Is there no expandable/collapsable code container or something? Things look dirty because I suck at formatting >.>

https://wiki.jmonkeyengine.org/legacy/doku.php/jm3:solutions

Your solution to 3 is invalid. You need to store accumulated time in a float and add tpf to it. At the moment you are counting frames not time.

Yeah I know it’s not counting time, but it does work, I haven’t seen about time anywhere yet :<

Ahhh I understand how time is calculated! I’ll alter it, it’s more intuitive :slight_smile:

Feel quite dumb for not getting there myself lol

:slight_smile:



It’s not just about being more intuitive. Your solution was actually invalid since it was dependant on framerate. 500 frames on an empty scene on a fast computer can last around 1/6th of a second, whereas at 25 frames per second it would last 20 seconds!

Plausibly valid for the purpose of seeing stuff change for a beginner, that good? :slight_smile:



Thing is when I found the tpf thing and tried searching for a way to time things and measure time, all I came across was the Timer class which I could do nothing with hehe



So I did a little note-it with some rough estimations I used to get a second and all xD I knew about the frame rate dependent thing because it was written down on tutorials somewhere (they’re very good)

• EXCERPTED DATA:
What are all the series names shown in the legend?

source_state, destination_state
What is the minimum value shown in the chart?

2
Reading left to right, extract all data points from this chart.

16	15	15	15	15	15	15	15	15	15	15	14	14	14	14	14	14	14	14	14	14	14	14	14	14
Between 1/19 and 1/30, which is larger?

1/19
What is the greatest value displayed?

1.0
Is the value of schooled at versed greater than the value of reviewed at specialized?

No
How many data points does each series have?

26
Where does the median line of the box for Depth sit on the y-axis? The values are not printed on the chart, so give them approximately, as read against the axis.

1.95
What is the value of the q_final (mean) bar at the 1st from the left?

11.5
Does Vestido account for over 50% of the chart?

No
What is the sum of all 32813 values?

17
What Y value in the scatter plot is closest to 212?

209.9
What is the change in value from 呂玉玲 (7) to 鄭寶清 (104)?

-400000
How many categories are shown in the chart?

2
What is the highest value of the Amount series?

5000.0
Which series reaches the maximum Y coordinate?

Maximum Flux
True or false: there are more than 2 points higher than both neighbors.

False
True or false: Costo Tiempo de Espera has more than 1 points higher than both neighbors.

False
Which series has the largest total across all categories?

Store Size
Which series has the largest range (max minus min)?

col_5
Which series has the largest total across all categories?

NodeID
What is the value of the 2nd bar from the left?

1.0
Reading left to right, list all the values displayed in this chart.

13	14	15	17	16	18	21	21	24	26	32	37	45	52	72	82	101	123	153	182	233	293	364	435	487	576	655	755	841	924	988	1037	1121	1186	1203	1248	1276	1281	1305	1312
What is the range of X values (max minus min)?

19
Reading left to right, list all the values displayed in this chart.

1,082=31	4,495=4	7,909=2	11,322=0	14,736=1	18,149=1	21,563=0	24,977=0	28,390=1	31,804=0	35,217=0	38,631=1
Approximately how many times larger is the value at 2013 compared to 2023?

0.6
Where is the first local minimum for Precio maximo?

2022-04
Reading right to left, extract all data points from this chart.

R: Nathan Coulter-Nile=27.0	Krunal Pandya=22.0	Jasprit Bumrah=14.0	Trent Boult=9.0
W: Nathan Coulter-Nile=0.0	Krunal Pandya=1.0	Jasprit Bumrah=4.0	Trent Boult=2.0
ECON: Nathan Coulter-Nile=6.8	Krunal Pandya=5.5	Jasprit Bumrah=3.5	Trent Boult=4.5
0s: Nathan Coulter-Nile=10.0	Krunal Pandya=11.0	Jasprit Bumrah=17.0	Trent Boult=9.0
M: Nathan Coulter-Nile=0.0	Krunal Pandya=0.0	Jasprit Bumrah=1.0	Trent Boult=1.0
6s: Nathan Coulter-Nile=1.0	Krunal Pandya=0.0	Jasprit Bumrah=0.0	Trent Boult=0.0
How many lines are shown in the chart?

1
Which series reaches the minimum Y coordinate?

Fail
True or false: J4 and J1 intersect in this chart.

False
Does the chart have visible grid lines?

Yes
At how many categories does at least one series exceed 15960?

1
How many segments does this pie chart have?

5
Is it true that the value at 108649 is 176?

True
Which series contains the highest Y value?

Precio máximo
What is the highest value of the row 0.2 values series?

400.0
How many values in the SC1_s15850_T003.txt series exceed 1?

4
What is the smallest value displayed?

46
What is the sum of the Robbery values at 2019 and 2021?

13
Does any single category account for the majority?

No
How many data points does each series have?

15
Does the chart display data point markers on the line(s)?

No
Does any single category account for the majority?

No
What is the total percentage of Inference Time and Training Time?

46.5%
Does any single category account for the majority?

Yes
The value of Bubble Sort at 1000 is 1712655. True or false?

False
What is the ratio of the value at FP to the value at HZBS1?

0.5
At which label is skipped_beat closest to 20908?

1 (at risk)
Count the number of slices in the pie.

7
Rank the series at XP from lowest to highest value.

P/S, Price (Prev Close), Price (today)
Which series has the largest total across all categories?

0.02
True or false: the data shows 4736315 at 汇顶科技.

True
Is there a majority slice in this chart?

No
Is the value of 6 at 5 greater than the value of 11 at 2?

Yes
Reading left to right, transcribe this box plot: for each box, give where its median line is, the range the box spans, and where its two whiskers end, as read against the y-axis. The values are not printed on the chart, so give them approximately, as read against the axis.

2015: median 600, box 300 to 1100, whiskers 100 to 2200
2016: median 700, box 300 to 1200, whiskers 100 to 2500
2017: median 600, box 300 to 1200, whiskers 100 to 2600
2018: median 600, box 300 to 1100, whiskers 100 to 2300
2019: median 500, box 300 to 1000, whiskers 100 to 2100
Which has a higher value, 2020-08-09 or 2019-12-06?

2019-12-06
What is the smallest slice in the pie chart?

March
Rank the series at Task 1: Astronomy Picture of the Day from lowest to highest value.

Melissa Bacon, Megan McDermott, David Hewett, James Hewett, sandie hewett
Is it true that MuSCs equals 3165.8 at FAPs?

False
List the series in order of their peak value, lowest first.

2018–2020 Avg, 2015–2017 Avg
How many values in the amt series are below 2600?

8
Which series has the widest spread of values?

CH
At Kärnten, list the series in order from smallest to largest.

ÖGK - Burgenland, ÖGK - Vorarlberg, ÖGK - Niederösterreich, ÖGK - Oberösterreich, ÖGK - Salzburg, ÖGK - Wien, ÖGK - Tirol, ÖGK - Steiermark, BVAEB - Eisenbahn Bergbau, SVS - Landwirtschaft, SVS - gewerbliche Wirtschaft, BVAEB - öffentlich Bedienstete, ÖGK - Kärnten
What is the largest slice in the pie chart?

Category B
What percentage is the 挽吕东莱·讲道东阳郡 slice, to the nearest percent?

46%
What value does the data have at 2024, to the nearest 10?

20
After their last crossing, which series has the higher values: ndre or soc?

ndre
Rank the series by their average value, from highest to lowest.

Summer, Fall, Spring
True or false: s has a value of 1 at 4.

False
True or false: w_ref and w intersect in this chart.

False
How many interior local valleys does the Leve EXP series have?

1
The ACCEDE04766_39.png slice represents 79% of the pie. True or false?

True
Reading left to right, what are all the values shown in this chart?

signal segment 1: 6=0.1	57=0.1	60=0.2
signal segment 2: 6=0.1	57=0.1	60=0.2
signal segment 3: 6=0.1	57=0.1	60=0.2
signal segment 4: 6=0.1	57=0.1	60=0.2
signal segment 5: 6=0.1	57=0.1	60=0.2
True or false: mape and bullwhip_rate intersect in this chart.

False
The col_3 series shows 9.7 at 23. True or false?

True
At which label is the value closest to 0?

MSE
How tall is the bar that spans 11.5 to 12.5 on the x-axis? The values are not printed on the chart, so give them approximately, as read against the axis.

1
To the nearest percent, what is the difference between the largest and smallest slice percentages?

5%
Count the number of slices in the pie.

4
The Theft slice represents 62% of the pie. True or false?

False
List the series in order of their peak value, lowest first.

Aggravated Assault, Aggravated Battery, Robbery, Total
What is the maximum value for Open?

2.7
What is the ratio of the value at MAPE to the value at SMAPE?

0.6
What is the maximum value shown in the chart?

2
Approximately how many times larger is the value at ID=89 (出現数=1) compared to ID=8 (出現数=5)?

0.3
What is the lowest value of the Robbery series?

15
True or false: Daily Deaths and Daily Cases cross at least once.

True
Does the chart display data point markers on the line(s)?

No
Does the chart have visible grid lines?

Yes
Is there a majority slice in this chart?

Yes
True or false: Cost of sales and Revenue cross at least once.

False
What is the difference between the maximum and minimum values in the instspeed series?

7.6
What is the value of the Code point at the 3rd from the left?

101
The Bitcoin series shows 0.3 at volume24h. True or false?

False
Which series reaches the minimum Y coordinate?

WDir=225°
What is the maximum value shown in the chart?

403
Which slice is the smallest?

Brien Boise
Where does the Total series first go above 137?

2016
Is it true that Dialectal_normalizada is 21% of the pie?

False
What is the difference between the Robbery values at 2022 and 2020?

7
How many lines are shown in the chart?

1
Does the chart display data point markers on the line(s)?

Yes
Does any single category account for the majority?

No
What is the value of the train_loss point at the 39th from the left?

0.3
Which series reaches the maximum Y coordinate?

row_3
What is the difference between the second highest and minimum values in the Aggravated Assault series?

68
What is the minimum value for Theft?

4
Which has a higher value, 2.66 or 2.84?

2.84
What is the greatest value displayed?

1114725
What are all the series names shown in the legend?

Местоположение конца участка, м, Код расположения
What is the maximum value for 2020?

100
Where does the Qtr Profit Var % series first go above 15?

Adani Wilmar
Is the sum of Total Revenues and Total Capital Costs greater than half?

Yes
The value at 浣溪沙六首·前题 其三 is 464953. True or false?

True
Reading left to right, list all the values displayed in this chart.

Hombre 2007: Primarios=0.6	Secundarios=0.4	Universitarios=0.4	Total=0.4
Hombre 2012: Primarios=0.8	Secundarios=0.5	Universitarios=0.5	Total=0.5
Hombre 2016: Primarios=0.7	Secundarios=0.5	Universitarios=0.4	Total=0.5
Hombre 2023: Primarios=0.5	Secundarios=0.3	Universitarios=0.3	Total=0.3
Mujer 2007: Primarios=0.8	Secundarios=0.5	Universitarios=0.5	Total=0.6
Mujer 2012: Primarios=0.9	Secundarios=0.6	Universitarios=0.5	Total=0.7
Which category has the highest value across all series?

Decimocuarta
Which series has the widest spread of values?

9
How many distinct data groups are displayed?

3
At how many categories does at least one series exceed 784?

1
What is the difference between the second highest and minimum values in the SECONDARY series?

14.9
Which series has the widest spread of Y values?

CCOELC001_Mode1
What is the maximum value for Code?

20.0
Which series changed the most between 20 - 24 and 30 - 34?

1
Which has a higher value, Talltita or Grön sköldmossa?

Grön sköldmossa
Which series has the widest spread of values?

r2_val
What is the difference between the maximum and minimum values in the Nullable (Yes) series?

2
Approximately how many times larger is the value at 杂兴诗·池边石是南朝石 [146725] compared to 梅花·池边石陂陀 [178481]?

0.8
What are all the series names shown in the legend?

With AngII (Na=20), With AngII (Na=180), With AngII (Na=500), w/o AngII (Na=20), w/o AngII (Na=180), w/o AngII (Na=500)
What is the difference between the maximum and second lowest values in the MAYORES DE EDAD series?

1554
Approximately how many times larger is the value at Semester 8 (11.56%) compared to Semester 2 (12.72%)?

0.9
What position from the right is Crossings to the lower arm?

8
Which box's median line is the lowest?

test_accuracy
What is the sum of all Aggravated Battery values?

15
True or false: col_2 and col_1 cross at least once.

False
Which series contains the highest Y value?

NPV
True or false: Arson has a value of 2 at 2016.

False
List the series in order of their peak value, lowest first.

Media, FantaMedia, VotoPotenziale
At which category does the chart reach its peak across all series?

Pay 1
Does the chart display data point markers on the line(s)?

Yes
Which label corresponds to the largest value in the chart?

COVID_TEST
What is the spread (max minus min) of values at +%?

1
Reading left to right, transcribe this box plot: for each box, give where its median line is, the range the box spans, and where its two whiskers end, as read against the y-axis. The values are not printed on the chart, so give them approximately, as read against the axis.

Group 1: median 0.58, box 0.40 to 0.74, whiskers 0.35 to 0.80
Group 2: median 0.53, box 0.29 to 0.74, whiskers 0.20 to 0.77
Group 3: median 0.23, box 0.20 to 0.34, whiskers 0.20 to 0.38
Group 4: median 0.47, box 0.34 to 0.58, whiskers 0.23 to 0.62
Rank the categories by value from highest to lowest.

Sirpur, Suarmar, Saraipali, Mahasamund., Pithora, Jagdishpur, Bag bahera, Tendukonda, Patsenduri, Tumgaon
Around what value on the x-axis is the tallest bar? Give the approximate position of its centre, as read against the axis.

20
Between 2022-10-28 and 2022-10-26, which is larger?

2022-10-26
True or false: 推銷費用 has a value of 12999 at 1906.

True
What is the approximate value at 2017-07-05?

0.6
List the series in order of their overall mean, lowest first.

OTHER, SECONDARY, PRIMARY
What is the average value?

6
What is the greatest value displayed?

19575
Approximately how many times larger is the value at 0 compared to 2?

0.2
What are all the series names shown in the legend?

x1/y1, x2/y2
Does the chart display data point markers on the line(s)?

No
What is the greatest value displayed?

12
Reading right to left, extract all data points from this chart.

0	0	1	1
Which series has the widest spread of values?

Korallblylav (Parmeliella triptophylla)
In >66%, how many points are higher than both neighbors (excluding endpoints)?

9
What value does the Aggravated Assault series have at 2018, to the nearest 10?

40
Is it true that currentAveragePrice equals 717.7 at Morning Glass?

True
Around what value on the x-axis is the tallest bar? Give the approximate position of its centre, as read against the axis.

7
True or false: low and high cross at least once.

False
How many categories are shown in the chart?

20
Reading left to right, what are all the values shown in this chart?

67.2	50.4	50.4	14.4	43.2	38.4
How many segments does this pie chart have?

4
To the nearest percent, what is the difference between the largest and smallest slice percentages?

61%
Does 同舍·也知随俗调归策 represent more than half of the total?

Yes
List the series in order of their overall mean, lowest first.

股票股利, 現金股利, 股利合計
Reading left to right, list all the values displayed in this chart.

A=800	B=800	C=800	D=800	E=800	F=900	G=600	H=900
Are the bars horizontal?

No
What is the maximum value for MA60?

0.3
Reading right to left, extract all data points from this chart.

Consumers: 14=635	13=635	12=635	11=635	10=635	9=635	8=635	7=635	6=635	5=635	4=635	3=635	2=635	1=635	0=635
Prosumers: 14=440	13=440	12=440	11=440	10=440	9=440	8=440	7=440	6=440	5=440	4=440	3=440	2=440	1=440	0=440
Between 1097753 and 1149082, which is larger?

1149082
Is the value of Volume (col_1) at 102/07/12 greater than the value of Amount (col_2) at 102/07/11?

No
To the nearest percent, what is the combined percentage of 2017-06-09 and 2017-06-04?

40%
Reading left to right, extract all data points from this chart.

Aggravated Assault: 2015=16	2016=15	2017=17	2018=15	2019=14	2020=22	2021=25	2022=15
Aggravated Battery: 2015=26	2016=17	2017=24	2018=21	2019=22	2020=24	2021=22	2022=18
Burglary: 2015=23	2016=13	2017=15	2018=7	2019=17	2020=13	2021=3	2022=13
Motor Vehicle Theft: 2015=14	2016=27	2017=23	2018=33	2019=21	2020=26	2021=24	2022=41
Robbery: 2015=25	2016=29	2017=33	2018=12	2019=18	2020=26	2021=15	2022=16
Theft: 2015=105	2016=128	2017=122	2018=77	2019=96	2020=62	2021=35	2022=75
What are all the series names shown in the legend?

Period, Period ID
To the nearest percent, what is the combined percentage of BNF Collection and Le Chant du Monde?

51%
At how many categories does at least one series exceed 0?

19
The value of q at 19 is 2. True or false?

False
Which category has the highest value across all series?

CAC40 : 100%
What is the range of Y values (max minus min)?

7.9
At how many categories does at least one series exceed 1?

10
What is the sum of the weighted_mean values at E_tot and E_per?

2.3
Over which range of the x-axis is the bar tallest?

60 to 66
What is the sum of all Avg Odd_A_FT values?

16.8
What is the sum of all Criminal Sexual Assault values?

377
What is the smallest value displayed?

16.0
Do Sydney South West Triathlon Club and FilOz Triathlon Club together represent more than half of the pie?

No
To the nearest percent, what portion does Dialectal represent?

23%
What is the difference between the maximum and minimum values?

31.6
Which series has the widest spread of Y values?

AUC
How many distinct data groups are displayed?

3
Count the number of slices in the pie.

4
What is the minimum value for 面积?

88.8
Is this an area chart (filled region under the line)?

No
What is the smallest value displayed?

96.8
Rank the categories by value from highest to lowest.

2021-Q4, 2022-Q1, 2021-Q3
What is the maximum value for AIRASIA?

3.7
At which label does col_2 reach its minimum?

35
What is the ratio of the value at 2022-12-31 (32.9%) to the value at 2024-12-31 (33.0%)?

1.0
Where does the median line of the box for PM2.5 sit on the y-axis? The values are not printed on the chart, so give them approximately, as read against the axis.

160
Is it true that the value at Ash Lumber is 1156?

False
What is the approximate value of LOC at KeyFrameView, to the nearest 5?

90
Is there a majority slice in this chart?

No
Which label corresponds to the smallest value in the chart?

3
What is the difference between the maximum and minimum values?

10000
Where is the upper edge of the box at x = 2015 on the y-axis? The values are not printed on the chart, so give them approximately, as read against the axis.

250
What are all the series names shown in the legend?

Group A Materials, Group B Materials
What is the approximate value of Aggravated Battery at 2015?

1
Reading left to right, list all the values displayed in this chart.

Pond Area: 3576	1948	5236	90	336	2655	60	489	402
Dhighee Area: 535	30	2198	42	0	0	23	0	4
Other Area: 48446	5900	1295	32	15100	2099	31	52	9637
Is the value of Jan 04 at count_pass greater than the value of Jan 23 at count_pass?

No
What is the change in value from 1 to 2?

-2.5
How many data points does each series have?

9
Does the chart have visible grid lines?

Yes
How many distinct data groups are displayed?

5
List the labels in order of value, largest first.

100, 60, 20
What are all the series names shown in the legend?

• APPLY WHAT YOU READ:
1: Answer these questions from the forum thread:
(a) What does the reply say should be stored in a float, with tpf added to it?
(b) About how long can 500 frames last on an empty scene on a fast computer?
(c) Which class did the poster come across when searching for a way to measure time?
2: Output, without any change, the part of the forum thread that opens with the words "Ahhh I understand" and closes with "last 20 seconds!".

• RESULTS OF THE TASKS:
1:
(a) Accumulated time.
(b) Around 1/6th of a second.
(c) The Timer class.

2:
Ahhh I understand how time is calculated! I’ll alter it, it’s more intuitive :slight_smile:

Feel quite dumb for not getting there myself lol

:slight_smile:



It’s not just about being more intuitive. Your solution was actually invalid since it was dependant on framerate. 500 frames on an empty scene on a fast computer can last around 1/6th of a second, whereas at 25 frames per second it would last 20 seconds!